NEWS | November 17, 2017

In cancer, talking about bad news can be good

UC Davis study should reassure oncologists

(SACRAMENTO, Calif.)

Giving bad news is never easy, especially when it’s life or death. But when an oncologist delivers a poor prognosis to a cancer patient, does it harm their relationship?  Some research studies have suggested it can.

Joshua Fenton Joshua Fenton

A new study by UC Davis and University of Rochester researchers demonstrates that it does not. In fact, it found that the patient-doctor alliance can be strengthened after a discussion about prognosis.

Appearing  today in the Journal of Clinical Oncology, the study may provide reassurance to oncologists worried that talking about a patient’s chances of survival may do more harm than good.

“We hope this information will reassure clinicians about any negative impacts of these discussions on their relationships with patients,” said lead author Joshua Fenton, a professor of family and community medicine at UC Davis. “Discussing prognosis doesn’t undermine trust, and informing patients may have large benefits in terms of future quality of life.”
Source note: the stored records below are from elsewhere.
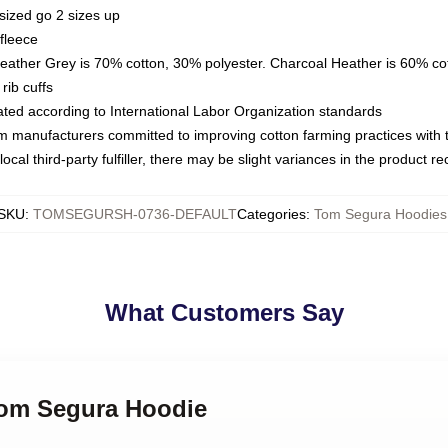
sized go 2 sizes up
fleece
Heather Grey is 70% cotton, 30% polyester. Charcoal Heather is 60% co
rib cuffs
luated according to International Labor Organization standards
om manufacturers committed to improving cotton farming practices with th
ocal third-party fulfiller, there may be slight variances in the product r
SKU
:
TOMSEGURSH-0736-DEFAULT
Categories
:
Tom Segura Hoodies
What Customers Say
 Tom Segura Hoodie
Fenton explains that while patients with illnesses that may limit their lives rely on their physicians to talk with them about their disease and prognosis, many oncologists instead emphasize treatment options, spending little time discussing prognosis or end-of-life options such as palliative care and hospice. The result can be greater use of intensive, hospital-based services, higher health care costs, lower quality of life for patients, more difficulties for caregivers and even shortened survival.

“Prognosis discussions don’t happen early and often, and, as a result, it’s been clearly documented that many patients often completely misunderstand their prognosis so treatment decisions made near the end of life might not be totally aligned with the patients’ and caregivers’ priorities,” he said.

The study is an outgrowth of earlier research which found that patients with stage III or IV cancer reported far more optimistic expectations for survival than their oncologists thought they had communicated, which has implications for the kinds of decisions made near the end of life.

For the new study, the researchers recruited 238 adult patients with advanced cancer visiting 38 oncologists within community and hospital-based cancer clinics in Western New York and Northern California, including at the UC Davis Comprehensive Cancer Center.

Patient visits with oncologists were audiotaped and the tapes then analyzed for prognosis discussions. Patients were surveyed 2-7 days after their visit and again at three months to evaluate any changes in the doctor-patient relationship. An analysis of the findings showed that having had a prognosis discussion did not negatively affect the doctor-patient relationship within one week of the conversation and that it actually improved the relationship three months later.

The study contradicts two, more limited studies which found that these discussions can increase a patient’s depressive symptoms and disrupt the doctor-patient relationship.

Fenton said that in addition to educating oncologists about the importance of prognosis discussions, he hopes that medical educators enhance their curriculum to train future oncologists in these communications strategies.

“Giving patients bad news is a very small part of our training as clinicians,” he said.

Other authors on the study include Richard Kravitz, Guibo Xing and Daniel Tancredi at UC Davis; and Paul Duberstein, Kevin Fiscella, Supriya Mohile and Ronald Epstein at the University of Rochester.

The research was supported by grants from the National Cancer Institute (RO1 CA140419-05 and RO1 CA168387).